Extract provided Start Marker

This account of scholarly method in Shakespeare Studies has engaged with mathematics only so far as the elementary arithmetic operators and measures such as the three kinds of average: the mean, the median, and the mode. I hope to have shown that when using even these simplest of mathematical procedures, investigators need to exercise caution in order to provide an adequate verbal account of what was done and why the results should be accepted by other specialists. I hope also to have provided some guidance for those trying to discriminate between good and bad scholarly practices in this field. When we move beyond these simple mathematical operations to more complex ones, such as calculating standard deviation, variance, and Shannon Entropy, or applying data reduction with methods such as Principal Component Analysis, the majority of Shakespearians have little hope of following the detail. Why does the threshold of comprehension fall just here, at +, ?, ×, ÷ and syllogistic logic? What is it about the more complex operations that makes Shakespearians so uncomfortable? The simplest answer is probably correct: this threhold corresponds to the level at which most Shakespearians ceased to study mathematics in their formal education. It is unhelpful to excoriate the profession for its collective lack of advanced mathematics ability. But it should be as much a source of embarrassment to admit that one is innumerate as to admit that one is illiterate, rather than (as now) innumeracy being almost a badge of honour for some Humanist scholars. Since even the most elementary arithmetic operators and measures--the ones most Shakespearians are comfortable with--are quite capable of misleading us, we need to move forward collectively and slowly.

**Works Cited**

Ilsemann, Hartmut. 2005. "Some Statistical Observations on Speech Lengths in Shakespeare's Plays." *Shakespeare Jahrbuch* 141. 158-68.

Ioannidis, John P. A. 2005. "Why Most Published Research Findings Are False." DOI 10.1371/journal.pmed.0020124. *Public Library of Science Medicine (PLoS Med)* 2.8. n. pag..

Somerset, Alan. 1994. "'How Chances it They Travel':? Provincial Touring, Playing Places, and the King's Men." *Shakespeare Survey* 47. 45-60.

Stephen, Hawking. 1988. *A Brief History of Time: From the Big Bang to Black Holes*. Introd. Carl Sagan. London. Bantam.

Extract provided End Marker
Extracted entries Start Marker

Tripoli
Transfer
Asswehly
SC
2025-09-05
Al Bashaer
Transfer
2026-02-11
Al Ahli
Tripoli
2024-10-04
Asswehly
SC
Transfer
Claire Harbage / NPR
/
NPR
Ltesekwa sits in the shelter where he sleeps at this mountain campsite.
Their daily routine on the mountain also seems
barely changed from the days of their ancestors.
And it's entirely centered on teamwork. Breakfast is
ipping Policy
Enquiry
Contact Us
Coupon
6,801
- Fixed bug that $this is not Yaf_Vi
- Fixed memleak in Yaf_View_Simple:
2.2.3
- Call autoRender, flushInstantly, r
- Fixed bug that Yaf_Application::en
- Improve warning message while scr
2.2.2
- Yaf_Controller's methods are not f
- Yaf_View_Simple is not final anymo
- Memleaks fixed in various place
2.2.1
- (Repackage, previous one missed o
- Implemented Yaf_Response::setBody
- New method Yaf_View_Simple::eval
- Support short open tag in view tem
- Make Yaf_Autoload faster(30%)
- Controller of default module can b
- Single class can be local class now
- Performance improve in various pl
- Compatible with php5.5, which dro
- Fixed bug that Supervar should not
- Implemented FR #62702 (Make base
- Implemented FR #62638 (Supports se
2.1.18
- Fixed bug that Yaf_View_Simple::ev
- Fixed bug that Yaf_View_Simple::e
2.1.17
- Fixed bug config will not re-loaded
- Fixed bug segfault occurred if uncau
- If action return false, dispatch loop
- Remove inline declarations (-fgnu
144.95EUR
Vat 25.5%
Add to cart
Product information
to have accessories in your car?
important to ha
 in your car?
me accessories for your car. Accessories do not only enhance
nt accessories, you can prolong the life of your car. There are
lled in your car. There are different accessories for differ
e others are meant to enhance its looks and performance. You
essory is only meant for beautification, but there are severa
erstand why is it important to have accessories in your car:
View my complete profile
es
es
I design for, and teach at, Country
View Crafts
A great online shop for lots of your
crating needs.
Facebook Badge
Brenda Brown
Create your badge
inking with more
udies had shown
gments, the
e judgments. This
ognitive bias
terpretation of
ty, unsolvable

Extracted entries End Marker

— Instructions to follow —
Write out the passage from "Ilsemann, Hartmut. 2005." to "2.8. n. pag..", word for word. The listing has no connection to the passage.

— Result below —
Ilsemann, Hartmut. 2005. "Some Statistical Observations on Speech Lengths in Shakespeare's Plays." *Shakespeare Jahrbuch* 141. 158-68.

Ioannidis, John P. A. 2005. "Why Most Published Research Findings Are False." DOI 10.1371/journal.pmed.0020124. *Public Library of Science Medicine (PLoS Med)* 2.8. n. pag..